Pourquoi le nier ? Le malaise dans l’Eglise de France est réel. Il s’exprime à longueur de colonne dans la presse catholique, il est répercuté dans la presse généraliste. La décision romaine de créer un institut du Bon Pasteur pour accueillir des prêtres traditionalistes désireux d’une réconciliation, l’annonce d’une décision permettant une extension généralisée du rite tridentin créent plus que des remous. Les déclarations épiscopales se multiplient, exprimant le regret que Rome n’ait pas associé l’Eglise de France à la préparation de ses décisions et la crainte des effets du “biritualisme” pour l’unité des fidèles. Mais d’autres évêques sont d’un avis contraire. Tel Mgr Centerre, évêque de Vannes, qui déclare au Figaro, que “la liturgie doit être considérée en termes de continuité et non de rupture”. Sera-t-il permis à un laïc, de mêler sa voix à ce débat public, même s’il s’exprime avec quelque réticence, ne voulant pas ajouter à une certaine cacophonie.
Après tout, si c’est l’amour de l’Eglise qui inspire la réflexion et non le trouble désir d’attiser les passions, pourquoi renoncer à exprimer sa propre opinion, dans le respect et l’écoute d’autrui, singulièrement de nos évêques ? C’est pourquoi je me permets de dire d’abord que je suis enclin à faire confiance au Saint-Père qui a, depuis longtemps, réfléchi à la question liturgique et qui, pour avoir participé à l’élaboration des grands textes du concile Vatican II, est moins que quiconque disposé à brader l’héritage considérable de Vatican II. En second lieu, je plaide pour un débat en vérité et en profondeur qui permette de progresser dans l’unité et qui, avant tout avis péremptoire, tienne compte de la complexité d’une question. Déjà le Père Congar, qui n’était pas suspect de tiédeur en matière de réforme nécessaire de l’Eglise, s’insurgeait, en pleine crise lefebvriste contre un manichéisme largement partagé : “Toute discussion, disait-il, prête au danger de ne pas rendre justice à la partie opposée, à ses raisons, au sens exact de ses dires”. Et d’ajouter : “Il faudrait se décrisper et s’armer, par la grâce de Dieu, d’une patience très longanime. Cela dépasse-t-il les limites du possible ?”

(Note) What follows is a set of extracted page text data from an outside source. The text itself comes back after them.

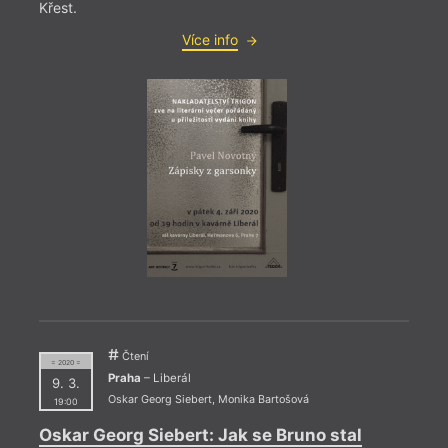
Křest.
Více info
= 2022
23. 1
19:0
HYB4
Deba
23. l
disku
Bělíč
Čtení
murmu
= 2020 =
Praha
– Liberál
9. 3.
Oskar Georg Siebert
,
Monika Bartošová
19:00
Oskar Georg Siebert: Jak se Bruno stal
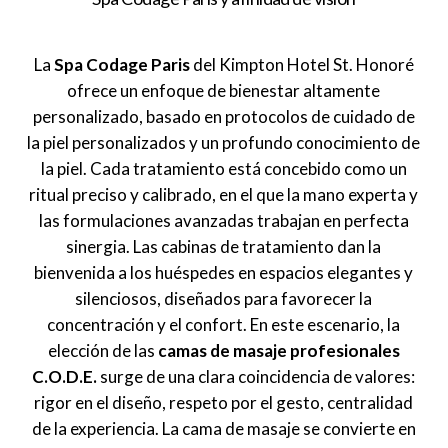
La
Spa Codage Paris
del Kimpton Hotel St. Honoré
ofrece un enfoque de bienestar altamente
personalizado, basado en protocolos de cuidado de
la piel personalizados y un profundo conocimiento de
la piel. Cada tratamiento está concebido como un
ritual preciso y calibrado, en el que la mano experta y
las formulaciones avanzadas trabajan en perfecta
sinergia. Las cabinas de tratamiento dan la
bienvenida a los huéspedes en espacios elegantes y
silenciosos, diseñados para favorecer la
concentración y el confort. En este escenario, la
elección de las
camas de masaje profesionales
C.O.D.E.
surge de una clara coincidencia de valores:
rigor en el diseño, respeto por el gesto, centralidad
de la experiencia. La cama de masaje se convierte en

Le même Père Congar, devenu par la suite cardinal, était d’avis qu’il fallait donner la possibilité de célébrer la messe en latin selon le rite de saint Pie V, à condition de ne pas lui donner le sens d’un refus du rite de Paul VI. Il n’hésitait pas non plus à chercher les conditions de reconnaissance d’un séminaire comme celui d’Ecône ! (La Crise dans l’Eglise, Cerf, 1976). Voilà donc trente ans que le théologien énonçait ainsi ses propositions de paix. Il me semble que dans un contexte nouveau, elles n’ont rien perdu de leur pertinence. Mais il ne faut pas se lasser de répéter que l’écoute doit être réciproque, que chacun doit y mettre du sien, non pour édulcorer ses positions et ses convictions mais pour mieux les fonder, dans la perspective d’un consensus dans la foi. Ce qui devrait être l’état d’esprit commun des fidèles d’une même Eglise.